Our Beloved Kin: Remapping A New History of King Philip's War

Sokwakik

The people upriver at Sokwakik had taken in their kin from Kwinitekw and defended them at the foot of the Great Beaver. This was a vast and vital Indigenous region, the south place of Abenaki country. The place the colonists called "Squakeag" was only the southernmost Sokoki town. Indeed the intervales of Sokwakik to the north would provide vital refuge to large groups of Native people from the south, as the winter came on, seeking sustenance and shelter from the war. 

In early September, Captain Richard Beers and his company of thirty-six men and a team of oxen pushed past the blockade of the Great Beaver, seeking to reinforce the garrison at the outlying settlement at Squakeag. Not surprisingly, a Native force, including Nipmuc leaders, ambushed them at a Sokwakik field as they marched north, preventing further encroachment and discouraging additional military expeditions into Sokoki country. 

Today, this place is marked by memorials to Captain Beers "and his men." The land where this monument stands once hosted Native women's planting fields and caches; although corn, lilies and milkweed still flourish here, no signs recognize such longstanding relationships as motivations for the ambush. Rather, we get the impression that Beers and his men were surprised by hostile intruders while they sought to protect settlers at "Northfield." This site was renamed "Beers Plain," as if the death of the colonial captain and his forces solidified English settlers' rightful claim to land. Ironically, Beers was in the first English expedition that identified "Suckquakege upon Connecticut River" as a place that should be colonized, in 1669, claiming "discovery." This expedition, which also included Daniel Gookin, Daniel Henchman, and Thomas Prentice (key players in the war)  was commissioned by the Massachusetts General Court to ascertain a good location "to lay out a new plantation," northwest of Quinsigamon. Sokwakik was one of two locations they recommended "be reserved" to build "two or three towns." This context, relevant to the war and its colonial officers, is not noted on any markers. No signs mark this place as part of Sokwakik.

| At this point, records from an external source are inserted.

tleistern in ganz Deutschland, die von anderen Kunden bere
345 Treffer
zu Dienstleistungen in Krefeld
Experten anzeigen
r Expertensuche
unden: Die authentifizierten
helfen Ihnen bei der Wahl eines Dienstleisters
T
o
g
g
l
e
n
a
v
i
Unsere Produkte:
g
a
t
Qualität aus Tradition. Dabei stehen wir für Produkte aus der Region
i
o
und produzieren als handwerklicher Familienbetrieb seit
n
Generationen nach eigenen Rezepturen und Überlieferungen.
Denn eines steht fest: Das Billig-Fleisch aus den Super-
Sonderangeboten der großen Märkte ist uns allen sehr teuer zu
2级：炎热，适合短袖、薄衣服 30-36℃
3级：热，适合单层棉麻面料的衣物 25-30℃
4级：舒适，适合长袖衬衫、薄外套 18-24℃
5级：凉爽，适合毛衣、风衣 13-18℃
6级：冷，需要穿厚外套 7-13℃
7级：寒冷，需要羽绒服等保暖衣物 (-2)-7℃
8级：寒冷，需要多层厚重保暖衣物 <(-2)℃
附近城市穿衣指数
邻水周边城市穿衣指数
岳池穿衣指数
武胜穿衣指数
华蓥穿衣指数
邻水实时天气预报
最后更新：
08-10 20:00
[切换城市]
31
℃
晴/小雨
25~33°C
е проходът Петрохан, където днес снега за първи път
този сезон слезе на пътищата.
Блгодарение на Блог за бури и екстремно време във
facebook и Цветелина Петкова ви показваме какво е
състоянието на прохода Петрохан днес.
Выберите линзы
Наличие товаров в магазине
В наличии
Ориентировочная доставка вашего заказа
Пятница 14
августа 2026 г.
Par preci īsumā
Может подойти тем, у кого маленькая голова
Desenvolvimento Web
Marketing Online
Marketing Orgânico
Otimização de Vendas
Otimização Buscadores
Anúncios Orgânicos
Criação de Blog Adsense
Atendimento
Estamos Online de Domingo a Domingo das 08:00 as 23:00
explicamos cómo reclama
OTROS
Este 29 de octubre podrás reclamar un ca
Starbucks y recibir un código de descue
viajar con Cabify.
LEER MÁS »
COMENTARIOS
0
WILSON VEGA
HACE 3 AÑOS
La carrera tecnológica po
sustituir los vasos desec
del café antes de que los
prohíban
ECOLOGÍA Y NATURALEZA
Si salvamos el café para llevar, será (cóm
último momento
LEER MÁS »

A nearby sign announcing the location of "Indian Council Fires" recognizes a local settler memory, perhaps a romanticization, of the possible site of war councils to plan the ambush, but not the Sokoki women who planted, gathered and stored their harvest for winter here, nor the "Indian village on Beers Plain" mentioned in nineteenth-century histories.[1]

[1] J.H. Temple and G. Sheldon, A History of the Town of Northfield, Massachusetts, (Albany, NY: Joel Munsell, 1875), 50. Eric Schultz and Michael Tougias, King Philip’s War: The History and Legacy of America’s Forgotten Conflict (Woodstock, VT: The Countryman Press, 2000), 163-9.